Brief
Give the lines again, unchanged, starting with the line containing "cancer (adenocarcinoma) stained" and ending with the last line of the data below.
═══ Records to process ═══
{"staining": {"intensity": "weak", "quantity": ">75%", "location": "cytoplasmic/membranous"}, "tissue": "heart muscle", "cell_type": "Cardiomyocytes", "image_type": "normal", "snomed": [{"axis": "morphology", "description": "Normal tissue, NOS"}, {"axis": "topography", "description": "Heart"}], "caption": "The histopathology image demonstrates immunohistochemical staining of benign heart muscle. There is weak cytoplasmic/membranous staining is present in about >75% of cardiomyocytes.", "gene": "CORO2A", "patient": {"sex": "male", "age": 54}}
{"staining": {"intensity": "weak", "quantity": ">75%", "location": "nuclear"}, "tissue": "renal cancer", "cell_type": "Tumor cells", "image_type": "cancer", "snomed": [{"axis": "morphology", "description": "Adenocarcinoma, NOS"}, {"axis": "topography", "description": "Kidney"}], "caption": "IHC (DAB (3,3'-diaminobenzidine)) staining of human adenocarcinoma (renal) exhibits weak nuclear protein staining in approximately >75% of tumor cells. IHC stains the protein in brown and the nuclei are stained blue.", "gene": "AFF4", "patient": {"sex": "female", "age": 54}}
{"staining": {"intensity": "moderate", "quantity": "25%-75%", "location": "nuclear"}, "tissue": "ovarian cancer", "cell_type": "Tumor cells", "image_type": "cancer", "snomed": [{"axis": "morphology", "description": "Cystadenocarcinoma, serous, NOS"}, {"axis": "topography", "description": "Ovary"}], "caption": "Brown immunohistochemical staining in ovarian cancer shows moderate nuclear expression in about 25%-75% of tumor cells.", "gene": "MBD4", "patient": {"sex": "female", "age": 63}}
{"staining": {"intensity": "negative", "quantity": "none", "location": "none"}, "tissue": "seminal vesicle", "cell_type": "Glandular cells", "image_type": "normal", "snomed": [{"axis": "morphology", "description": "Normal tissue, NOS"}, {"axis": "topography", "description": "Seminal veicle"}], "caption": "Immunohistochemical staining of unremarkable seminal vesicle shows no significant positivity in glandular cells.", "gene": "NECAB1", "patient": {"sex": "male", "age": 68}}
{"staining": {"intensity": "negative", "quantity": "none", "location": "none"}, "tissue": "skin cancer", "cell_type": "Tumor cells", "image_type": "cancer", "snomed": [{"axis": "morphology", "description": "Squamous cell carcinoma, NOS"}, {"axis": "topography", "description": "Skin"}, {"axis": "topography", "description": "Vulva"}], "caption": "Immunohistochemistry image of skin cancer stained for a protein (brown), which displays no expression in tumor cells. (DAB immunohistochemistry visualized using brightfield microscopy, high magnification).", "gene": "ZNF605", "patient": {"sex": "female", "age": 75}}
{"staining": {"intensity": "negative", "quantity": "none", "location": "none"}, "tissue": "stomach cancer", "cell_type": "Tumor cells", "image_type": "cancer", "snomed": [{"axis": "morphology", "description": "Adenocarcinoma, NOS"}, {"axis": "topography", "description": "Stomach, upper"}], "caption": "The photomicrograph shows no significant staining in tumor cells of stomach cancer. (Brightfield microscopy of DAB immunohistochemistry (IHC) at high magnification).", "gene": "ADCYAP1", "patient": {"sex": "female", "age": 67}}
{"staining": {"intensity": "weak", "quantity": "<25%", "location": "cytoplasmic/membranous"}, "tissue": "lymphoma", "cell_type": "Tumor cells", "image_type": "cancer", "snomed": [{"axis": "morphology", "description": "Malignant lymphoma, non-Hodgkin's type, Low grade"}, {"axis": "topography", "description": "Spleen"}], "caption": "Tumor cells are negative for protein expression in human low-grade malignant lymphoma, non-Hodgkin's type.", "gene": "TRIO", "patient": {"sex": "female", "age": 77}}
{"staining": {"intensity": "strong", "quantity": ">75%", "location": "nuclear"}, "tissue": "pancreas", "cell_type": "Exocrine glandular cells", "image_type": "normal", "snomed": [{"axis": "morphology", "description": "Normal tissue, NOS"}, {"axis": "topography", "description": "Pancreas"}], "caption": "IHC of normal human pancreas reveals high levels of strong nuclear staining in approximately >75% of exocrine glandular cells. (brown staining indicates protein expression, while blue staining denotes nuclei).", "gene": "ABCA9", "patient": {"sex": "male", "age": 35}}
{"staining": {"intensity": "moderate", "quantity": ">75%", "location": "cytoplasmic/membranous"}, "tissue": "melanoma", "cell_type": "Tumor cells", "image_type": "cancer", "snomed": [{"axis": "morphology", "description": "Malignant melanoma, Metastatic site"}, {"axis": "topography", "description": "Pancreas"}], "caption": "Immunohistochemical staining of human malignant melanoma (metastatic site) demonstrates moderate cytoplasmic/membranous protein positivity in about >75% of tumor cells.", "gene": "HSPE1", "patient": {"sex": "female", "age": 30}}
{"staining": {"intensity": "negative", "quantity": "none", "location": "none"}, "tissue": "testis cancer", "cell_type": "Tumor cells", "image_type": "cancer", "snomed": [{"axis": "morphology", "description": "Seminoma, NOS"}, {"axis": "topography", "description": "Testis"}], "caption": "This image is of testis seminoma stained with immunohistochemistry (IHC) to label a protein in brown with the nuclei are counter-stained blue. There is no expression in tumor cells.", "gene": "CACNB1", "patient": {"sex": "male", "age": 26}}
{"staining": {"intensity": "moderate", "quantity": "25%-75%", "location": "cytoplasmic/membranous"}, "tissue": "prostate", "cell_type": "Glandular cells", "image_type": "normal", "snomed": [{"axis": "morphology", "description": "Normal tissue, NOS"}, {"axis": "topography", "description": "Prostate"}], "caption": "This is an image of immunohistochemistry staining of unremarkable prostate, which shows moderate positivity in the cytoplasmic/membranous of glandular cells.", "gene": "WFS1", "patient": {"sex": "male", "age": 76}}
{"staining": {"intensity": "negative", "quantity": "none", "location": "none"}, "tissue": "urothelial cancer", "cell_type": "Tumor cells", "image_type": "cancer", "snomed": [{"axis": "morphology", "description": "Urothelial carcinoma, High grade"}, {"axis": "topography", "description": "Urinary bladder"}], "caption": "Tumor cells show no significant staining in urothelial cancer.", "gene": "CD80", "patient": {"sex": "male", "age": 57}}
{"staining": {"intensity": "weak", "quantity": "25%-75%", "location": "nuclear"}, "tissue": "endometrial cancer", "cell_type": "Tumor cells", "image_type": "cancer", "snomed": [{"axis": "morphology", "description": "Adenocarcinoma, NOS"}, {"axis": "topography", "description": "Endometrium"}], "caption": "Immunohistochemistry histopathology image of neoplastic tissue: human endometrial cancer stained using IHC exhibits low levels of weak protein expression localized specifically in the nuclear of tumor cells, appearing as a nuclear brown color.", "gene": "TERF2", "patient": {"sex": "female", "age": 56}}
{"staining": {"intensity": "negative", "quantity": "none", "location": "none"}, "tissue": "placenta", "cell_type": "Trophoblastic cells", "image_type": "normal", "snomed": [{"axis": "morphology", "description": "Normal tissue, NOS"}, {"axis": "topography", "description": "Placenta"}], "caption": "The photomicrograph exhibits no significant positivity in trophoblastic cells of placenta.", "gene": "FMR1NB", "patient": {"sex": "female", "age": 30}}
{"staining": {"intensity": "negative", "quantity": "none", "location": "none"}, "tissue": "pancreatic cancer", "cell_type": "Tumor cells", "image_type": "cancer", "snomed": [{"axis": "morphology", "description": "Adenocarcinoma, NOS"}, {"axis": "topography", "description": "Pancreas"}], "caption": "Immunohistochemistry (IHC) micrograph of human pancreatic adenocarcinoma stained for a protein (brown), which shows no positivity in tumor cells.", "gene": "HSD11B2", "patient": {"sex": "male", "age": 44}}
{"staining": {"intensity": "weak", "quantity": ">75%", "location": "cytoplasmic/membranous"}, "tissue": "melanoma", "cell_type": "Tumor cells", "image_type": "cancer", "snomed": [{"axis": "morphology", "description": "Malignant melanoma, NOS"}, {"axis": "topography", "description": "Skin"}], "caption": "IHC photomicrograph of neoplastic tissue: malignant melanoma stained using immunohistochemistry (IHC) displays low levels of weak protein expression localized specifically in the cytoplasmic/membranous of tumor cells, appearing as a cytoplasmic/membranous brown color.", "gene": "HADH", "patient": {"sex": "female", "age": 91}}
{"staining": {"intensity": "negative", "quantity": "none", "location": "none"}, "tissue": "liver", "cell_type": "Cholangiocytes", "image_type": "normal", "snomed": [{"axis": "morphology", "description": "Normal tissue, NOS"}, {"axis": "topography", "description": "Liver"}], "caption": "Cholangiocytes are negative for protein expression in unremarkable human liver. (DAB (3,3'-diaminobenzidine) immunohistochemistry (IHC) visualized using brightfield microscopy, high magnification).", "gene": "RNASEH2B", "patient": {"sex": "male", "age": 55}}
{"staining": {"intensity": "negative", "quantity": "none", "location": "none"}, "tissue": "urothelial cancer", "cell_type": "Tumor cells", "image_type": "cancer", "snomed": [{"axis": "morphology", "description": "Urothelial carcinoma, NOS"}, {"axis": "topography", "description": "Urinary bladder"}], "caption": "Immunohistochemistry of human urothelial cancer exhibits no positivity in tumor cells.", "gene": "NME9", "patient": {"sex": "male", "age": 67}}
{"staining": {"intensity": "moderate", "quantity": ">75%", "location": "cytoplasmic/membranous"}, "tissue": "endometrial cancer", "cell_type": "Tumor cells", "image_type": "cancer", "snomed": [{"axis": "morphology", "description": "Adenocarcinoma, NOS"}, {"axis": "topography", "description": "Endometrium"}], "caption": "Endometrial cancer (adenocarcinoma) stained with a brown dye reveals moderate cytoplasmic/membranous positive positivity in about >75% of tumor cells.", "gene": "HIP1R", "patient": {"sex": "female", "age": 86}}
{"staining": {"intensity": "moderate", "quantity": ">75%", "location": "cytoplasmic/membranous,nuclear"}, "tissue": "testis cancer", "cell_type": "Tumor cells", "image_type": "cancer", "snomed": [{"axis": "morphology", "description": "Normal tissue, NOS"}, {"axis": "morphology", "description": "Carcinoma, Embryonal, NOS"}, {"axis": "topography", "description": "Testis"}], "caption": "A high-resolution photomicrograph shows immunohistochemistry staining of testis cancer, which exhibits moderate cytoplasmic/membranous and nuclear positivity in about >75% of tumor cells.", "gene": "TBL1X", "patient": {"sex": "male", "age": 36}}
═══
Written reply
{"staining": {"intensity": "moderate", "quantity": ">75%", "location": "cytoplasmic/membranous"}, "tissue": "endometrial cancer", "cell_type": "Tumor cells", "image_type": "cancer", "snomed": [{"axis": "morphology", "description": "Adenocarcinoma, NOS"}, {"axis": "topography", "description": "Endometrium"}], "caption": "Endometrial cancer (adenocarcinoma) stained with a brown dye reveals moderate cytoplasmic/membranous positive positivity in about >75% of tumor cells.", "gene": "HIP1R", "patient": {"sex": "female", "age": 86}}
{"staining": {"intensity": "moderate", "quantity": ">75%", "location": "cytoplasmic/membranous,nuclear"}, "tissue": "testis cancer", "cell_type": "Tumor cells", "image_type": "cancer", "snomed": [{"axis": "morphology", "description": "Normal tissue, NOS"}, {"axis": "morphology", "description": "Carcinoma, Embryonal, NOS"}, {"axis": "topography", "description": "Testis"}], "caption": "A high-resolution photomicrograph shows immunohistochemistry staining of testis cancer, which exhibits moderate cytoplasmic/membranous and nuclear positivity in about >75% of tumor cells.", "gene": "TBL1X", "patient": {"sex": "male", "age": 36}}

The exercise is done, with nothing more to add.